### Exercise aim:
Starting at the line below holding "ring tip: (967, 807)" and stopping at the line holding "middle pip: (1216, 541)", print every line exactly, both ends included, and leave the rest out.

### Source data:
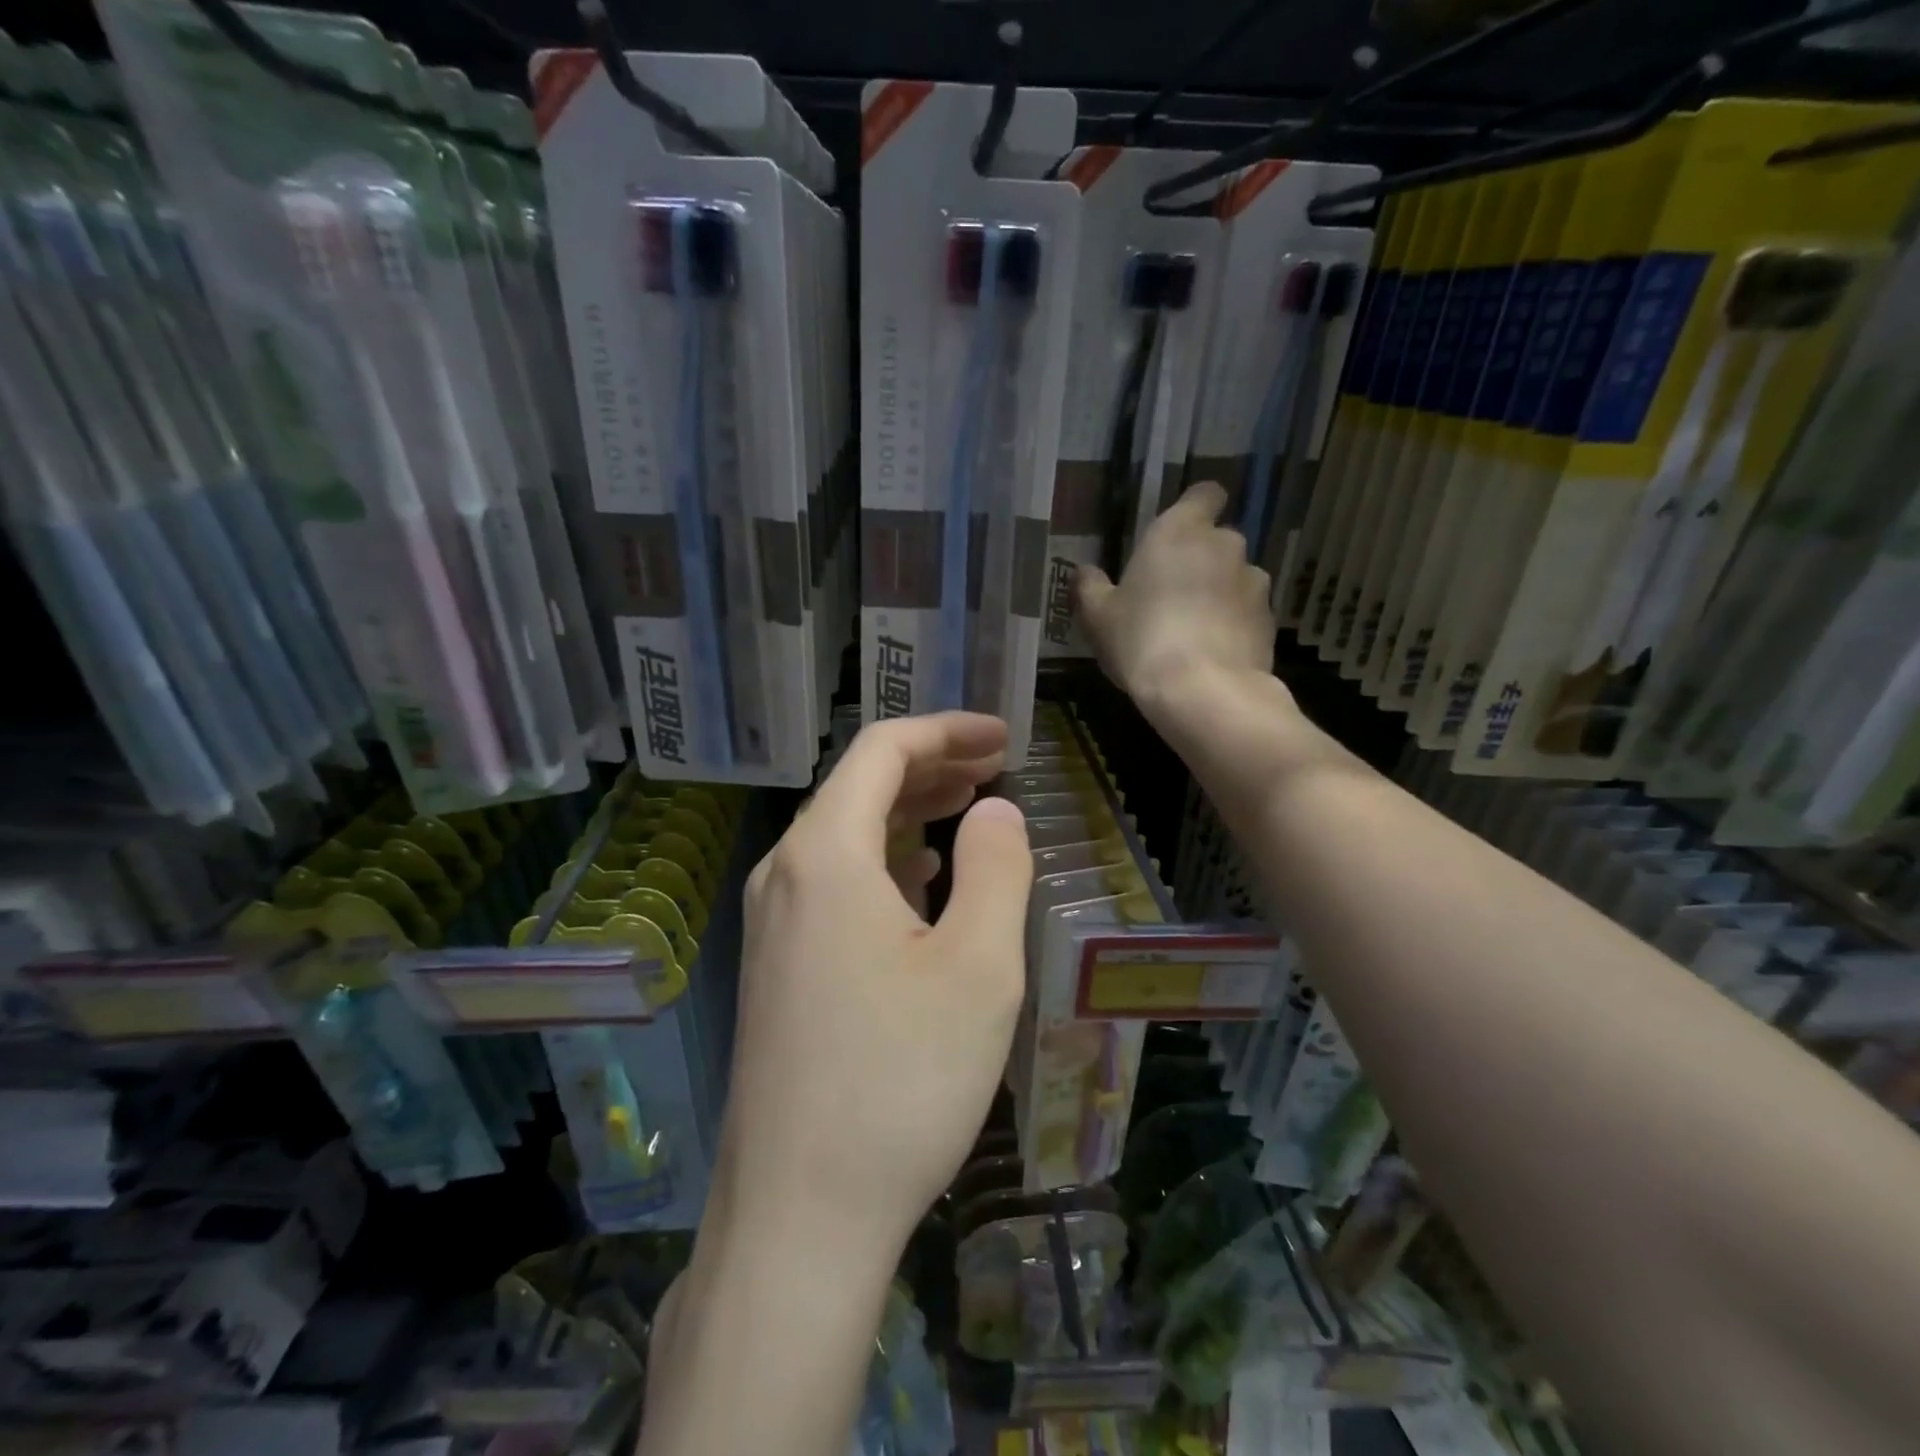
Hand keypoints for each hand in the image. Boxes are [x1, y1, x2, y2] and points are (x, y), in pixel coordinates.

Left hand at [718, 713, 1032, 1253]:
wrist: (799, 1215)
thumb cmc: (900, 1081)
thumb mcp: (977, 966)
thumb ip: (995, 867)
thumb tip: (994, 809)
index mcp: (824, 853)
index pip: (881, 750)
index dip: (946, 730)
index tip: (1004, 737)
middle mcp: (784, 873)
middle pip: (858, 786)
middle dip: (931, 765)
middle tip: (996, 765)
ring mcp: (771, 923)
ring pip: (844, 835)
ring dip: (908, 811)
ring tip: (967, 807)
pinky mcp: (775, 966)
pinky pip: (832, 882)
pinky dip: (882, 859)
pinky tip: (919, 878)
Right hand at [1075, 480, 1277, 709]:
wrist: (1202, 690)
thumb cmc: (1141, 640)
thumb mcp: (1098, 617)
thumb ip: (1089, 587)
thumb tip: (1084, 571)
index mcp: (1180, 531)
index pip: (1205, 494)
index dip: (1195, 509)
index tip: (1177, 535)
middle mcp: (1225, 545)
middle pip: (1216, 541)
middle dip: (1200, 561)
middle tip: (1171, 595)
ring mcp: (1254, 582)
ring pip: (1235, 578)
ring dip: (1219, 594)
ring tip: (1194, 631)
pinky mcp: (1270, 620)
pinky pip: (1247, 613)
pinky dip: (1234, 625)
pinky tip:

### Solution to this problem:
ring tip: (967, 807)
pinky mcp: (775, 966)
pinky pip: (832, 882)
pinky dip: (882, 859)
pinky tip: (919, 878)
Right hand at [1075, 480, 1277, 709]:
wrist: (1202, 690)
thumb cmc: (1141, 640)
thumb mcp: (1098, 617)
thumb ip: (1089, 587)
thumb tip: (1084, 571)
index mcp: (1180, 531)
index pip: (1205, 494)
index dip: (1195, 509)
index tip: (1177, 535)
middle mcp: (1225, 545)
middle pip: (1216, 541)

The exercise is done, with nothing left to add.